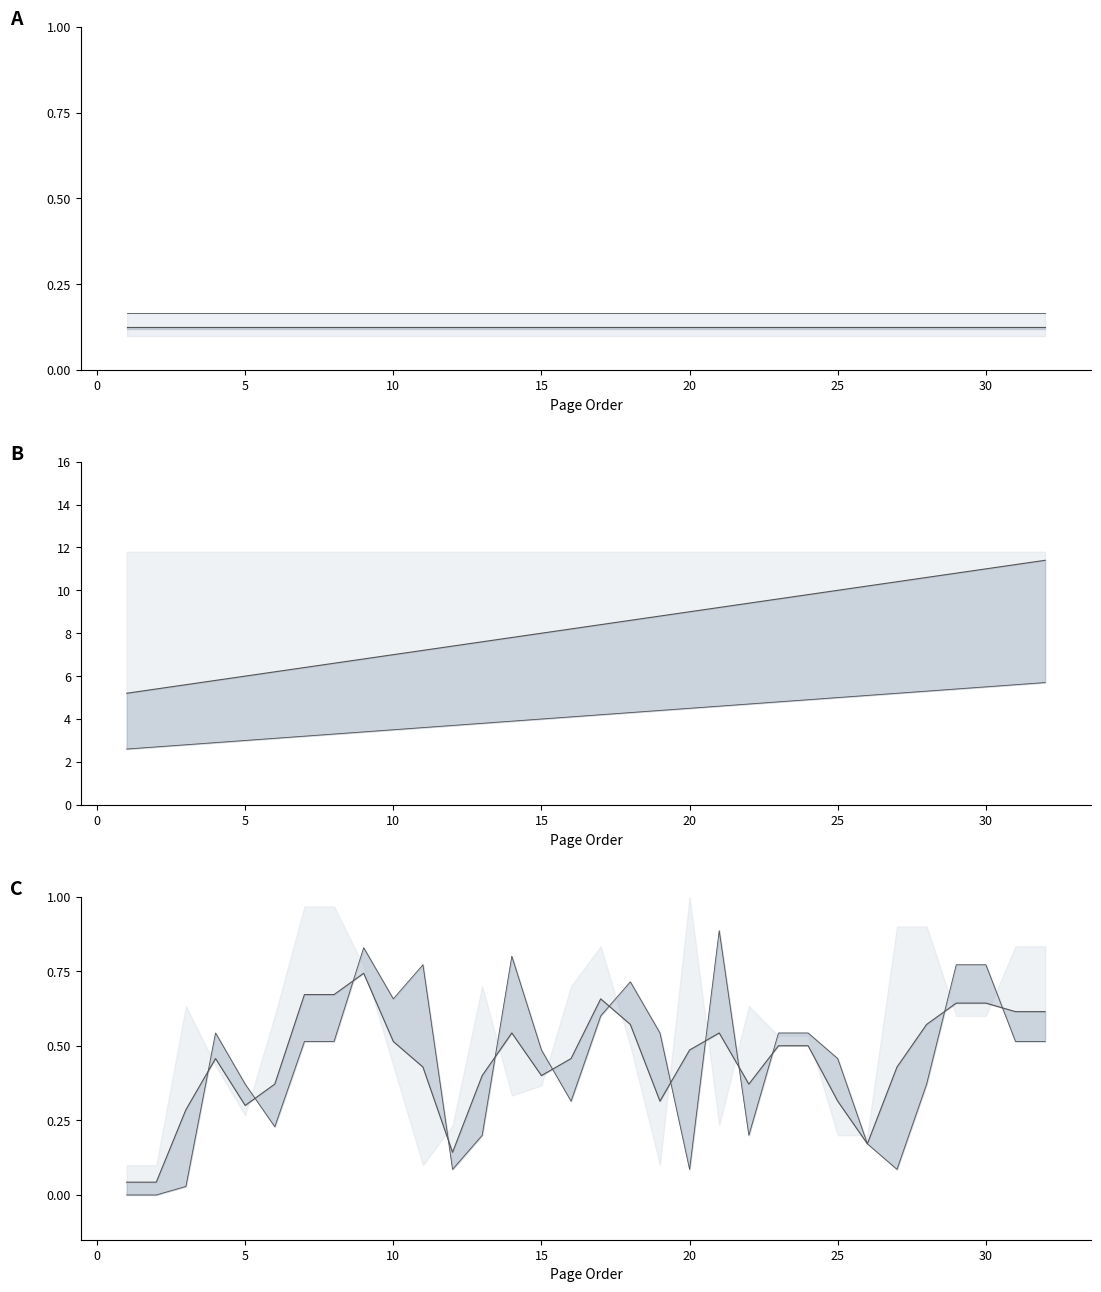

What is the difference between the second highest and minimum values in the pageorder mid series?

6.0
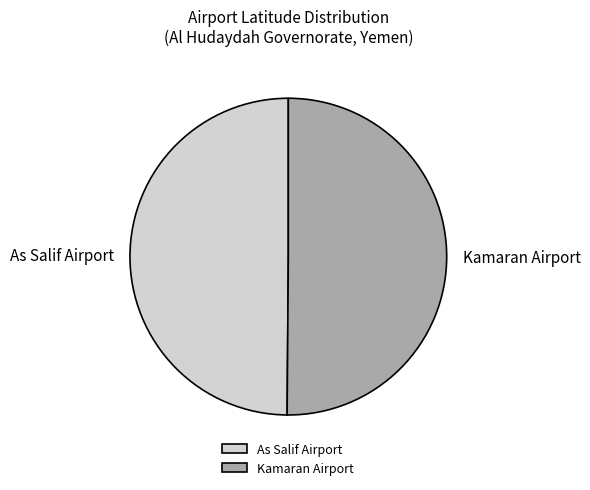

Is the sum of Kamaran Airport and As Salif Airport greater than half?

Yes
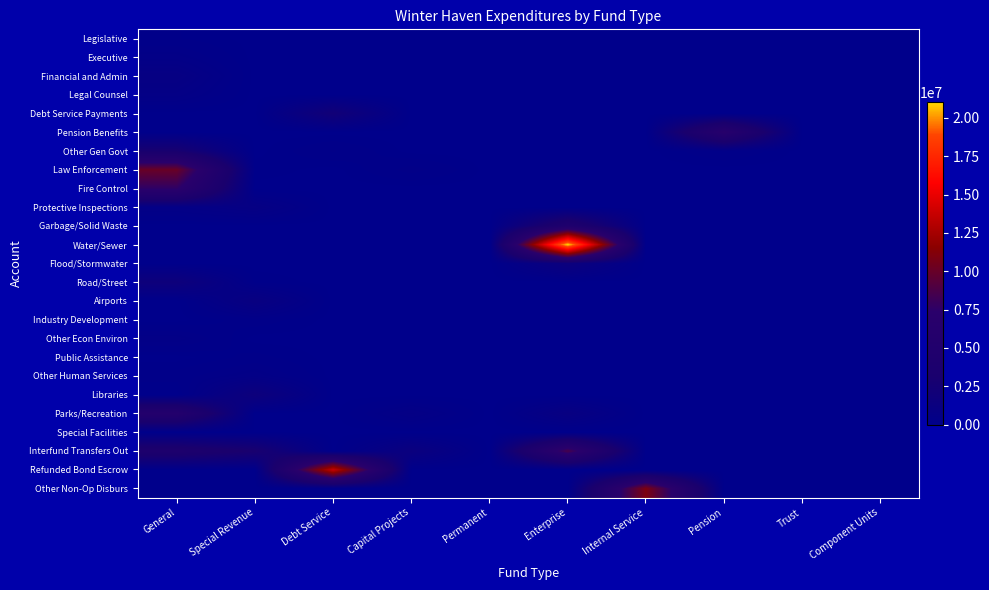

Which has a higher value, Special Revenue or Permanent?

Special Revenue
○ ○ ○
▸ Directions for this task
Reproduce the data above word for word, leaving out the pictures.

▸ Answer for this exercise
What is the difference between the second highest and minimum values in the pageorder mid series?

6.0

Is the sum of Kamaran Airport and As Salif Airport greater than half?

Yes

Which has a higher value, Special Revenue or Permanent?

Special Revenue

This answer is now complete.